WHAT IS BEING ASKED: Restate exactly, and only, the lines from the one containing "60 178 770.8" through the end of the entries, keeping both endpoints.

PROVIDED RECORDS:
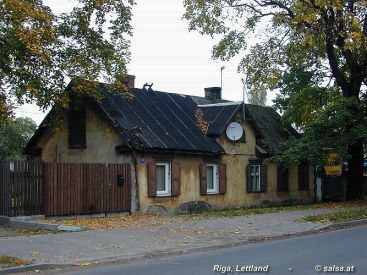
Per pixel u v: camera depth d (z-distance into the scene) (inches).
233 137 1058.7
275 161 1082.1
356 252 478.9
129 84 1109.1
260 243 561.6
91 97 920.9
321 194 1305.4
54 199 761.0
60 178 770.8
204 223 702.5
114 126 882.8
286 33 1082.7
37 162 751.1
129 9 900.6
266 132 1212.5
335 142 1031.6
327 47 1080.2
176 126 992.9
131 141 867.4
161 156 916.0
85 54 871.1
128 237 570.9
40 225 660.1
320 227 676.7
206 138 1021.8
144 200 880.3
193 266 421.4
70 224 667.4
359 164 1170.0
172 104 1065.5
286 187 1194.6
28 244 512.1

RESULT OF THE EXERCISE:
60 178 770.8
204 223 702.5
114 126 882.8
286 33 1082.7
37 162 751.1
129 9 900.6
266 132 1212.5
335 142 1031.6
327 47 1080.2
176 126 992.9
131 141 867.4
161 156 916.0
85 54 871.1
128 237 570.9
40 225 660.1
320 227 676.7
206 138 1021.8
144 200 880.3
193 266 421.4
70 224 667.4
359 164 1170.0
172 104 1065.5
286 187 1194.6
28 244 512.1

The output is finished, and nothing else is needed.